Methods for discovery of local similarities and estimation of evolutionary distance by identifying k-mers (contiguous subsequences of length k) common to two sequences are described. Given unaligned sequences of length L, these methods have O(L) time complexity. The ability of compressed amino acid alphabets to extend these techniques to distantly related proteins was investigated. The performance of these algorithms was evaluated for different alphabets and choices of k using a test set of 1848 pairs of structurally alignable sequences selected from the FSSP database. Distance measures derived from k-mer counting were found to correlate well with percentage identity derived from sequence alignments. Compressed alphabets were seen to improve performance in local similarity discovery, but no evidence was found of improvements when applied to distance estimates. The performance of our local similarity discovery method was compared with the fast Fourier transform (FFT) used in MAFFT, which has O(L log L) time complexity. The method for achieving comparable coverage to FFT is revealed here, and is more than an order of magnitude faster. We suggest using k-mer distance for fast, approximate phylogenetic tree construction, and show that a speed improvement of more than three orders of magnitude can be achieved relative to standard distance methods, which require alignments.

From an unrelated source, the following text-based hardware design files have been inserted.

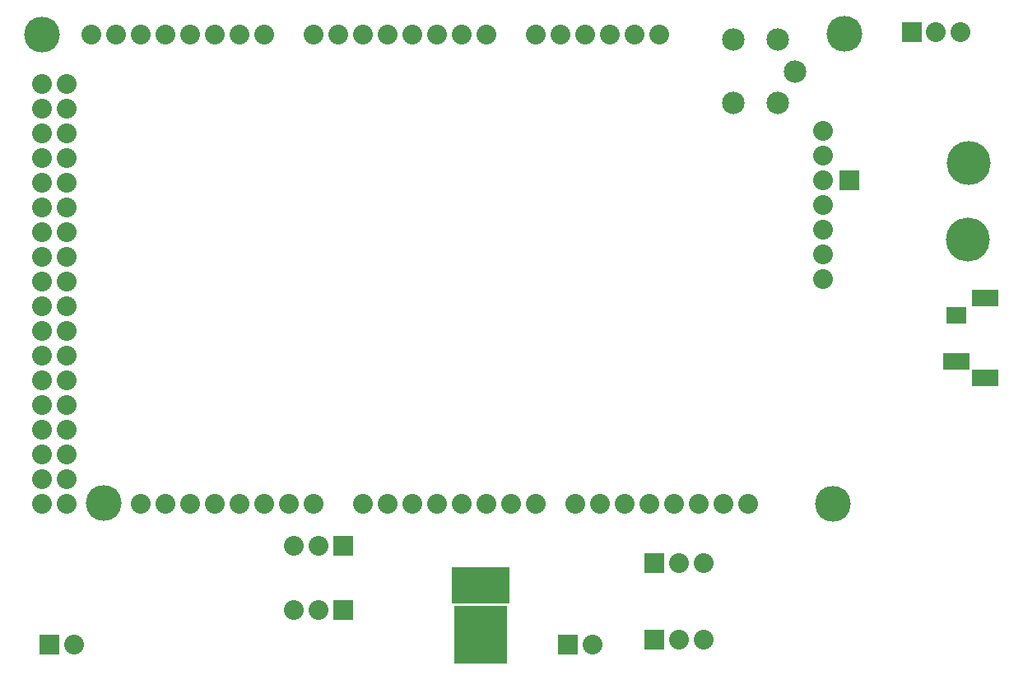
<source format=gbs>
G04 (created by PCBNEW (2011-nov-30)-testing) date Thu 04 Oct 2012 05:09:08 PM EDT*
%MOIN*%
G04 Gerber Fmt 3.4, Leading zero omitted, Abs format*
%FSLAX34Y34*%
G01*
G70*
G90*
G04 APERTURE LIST*
%ADD10C,0.006*%
%ADD11R,0.08X0.08*%
%ADD12C,0.08*%
%ADD13R,0.2167X0.2365*%
%ADD14R,0.2365X0.1497*%
%ADD15C,0.0909*%
%ADD16C,0.1774*%
%ADD17O,0.1774X0.1774*%
%ADD18C,0.145*%
%ADD19R,0.1106X0.0712*%
%ADD20R,0.1067X0.0712*%
%ADD21R,0.0791X0.0712*%
G04 APERTURE END LIST*
G54D10*
G54D11*
X13200Y2900D03*
G54D12*
X12200Y2900D03*
X11200Y2900D03*
G54D11*
X13200Y5500D03*
G54D12*
X12200Y5500D03*
X11200Y5500D03*
G54D13*
X18757Y1900D03*
G54D14*
X18757Y3898D03*
G54D15*
X29000Y23420D03*
X29000Y25980D03*
X30772Y23420D03*
X30772Y25980D03*
X31500Y24700D03*
G54D11*
X36216Y26300D03*
G54D12*
X37200Y26300D03*
X38184Y26300D03*
G54D16*
X38510Y21001D03*
G54D17*
X38493Y17902D03*
G54D18*
X33012Y7185D03*
G54D12*
X32607Y16291D03*
X32608Y17292D03*
X32608Y18292D03*
X32608Y19292D03*
X32608Y20292D03*
X32608Y21292D03*
X32608Y22292D03*
G54D18*
X1000Y26201D03*
X33499Y26212D03*
X3500Y7215D03*
G54D12*
X12000Y7209D03*
X11000Y7209D03*
X10000Y7209D03*
X9000Y7209D03*
X8000Y7209D03*
X7000Y7209D03*
X6000Y7209D03*
X5000Y7209D03*
X3000Y26209D03*
X4000Y26209D03*
X5000Y26209D03*
X6000Y26209D03*
X10000Y26209D03*
X12000Y26209D03*
X13000Y26209D03*
X9000Y26209D03*
X8000Y26209D03*
X7000Y26209D03*
X14000Y26209D03*
X15000Y26209D03*
X16000Y26209D03*
X19000Y26209D03*
X18000Y26209D03*
X17000Y26209D03*
X21000Y26210D03*
X22000Y26209D03*
X23000Y26209D03*
X25000Y26209D03*
X26000Y26209D03*
X14000Y7209D03*
X15000Y7209D03*
X16000Y7209D03*
X17000Y7209D03*
X18000Y7209D03*
X19000Y7209D03*
X20000Y7209D03*
X21000Y7209D03*
X22600Y7209D03*
X23600Y7209D03*
X24600Y7209D03*
X25600Y7209D03*
X26600Y7209D03*
X27600Y7209D03*
X28600Y7209D03*
X29600Y7209D03*
X24000Y26209D03*
X2000Y8209D03*
X1000Y8209D03*
X2000Y9209D03*
X1000Y9209D03*
X2000Y10209D03*
X1000Y10209D03*
X2000Y11209D03*
X1000Y11209D03*
X2000Y7209D03*
X1000Y7209D03*
X1000Y12209D03*
X2000Y12209D03*
X2000Y13209D03*
X1000Y13209D03*
X2000Y14209D03*
X1000Y14209D03*
X2000Y15209D03*
X1000Y15209D03*
X2000Y16209D03*
X1000Y16209D03*
X2000Y17209D03*
X1000Y17209D03*
X2000Y18209D03*
X1000Y18209D03*
X2000Y19209D03*
X1000Y19209D03*
X2000Y20209D03*
X1000Y20209D03*
X2000Y21209D03*
X1000Y21209D03*
X2000Y22209D03*
X1000Y22209D03*
X2000Y23209D03*
X1000Y23209D03*
X2000Y24209D03*
X1000Y24209D03*
G54D11*
X22300Y1500D03*
G54D12*
X23300Y1500D03*
G54D11*
X1300Y1500D03*
G54D12*
X2300Y1500D03*
G54D11*
X25800Y4800D03*
G54D12*
X26800Y4800D03*
X27800Y4800D03*
G54D11*
X25800Y1700D03*
G54D12*
X26800Y1700D03*
X27800Y1700D03*
G54D11*
X33700Y20300D03*
G54D19*
X39200Y12286D03*
G54D20*
X38019Y12955D03*
G54D19*
X39200Y15514D03*
G54D21*
X38019Y14845D03*
M02*

</source>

描述了通过识别两个序列共有的k-mer(长度为k的连续子序列)来发现局部相似性和估计进化距离的方法。对于长度为L的未比对序列,这些方法具有O(L)的时间复杂度。研究了压缩氨基酸字母表将这些技术扩展到远缘相关蛋白质的能力。使用从FSSP数据库中选择的1848对结构可比对序列的测试集,针对不同的字母表和k的选择评估了这些算法的性能。发现从k-mer计数得出的距离度量与从序列比对得出的百分比同一性密切相关。压缩字母表在局部相似性发现中提高了性能,但在应用于距离估计时未发现性能提升的证据。将我们的局部相似性发现方法的性能与MAFFT中使用的快速傅里叶变换(FFT)进行了比较,后者具有O(L log L)的时间复杂度。这里揭示了实现与FFT相当覆盖范围的方法,并且速度快了一个多数量级。我们建议使用k-mer距离进行快速、近似的系统发育树构建,并表明相对于需要比对的标准距离方法,可以实现超过三个数量级的速度提升。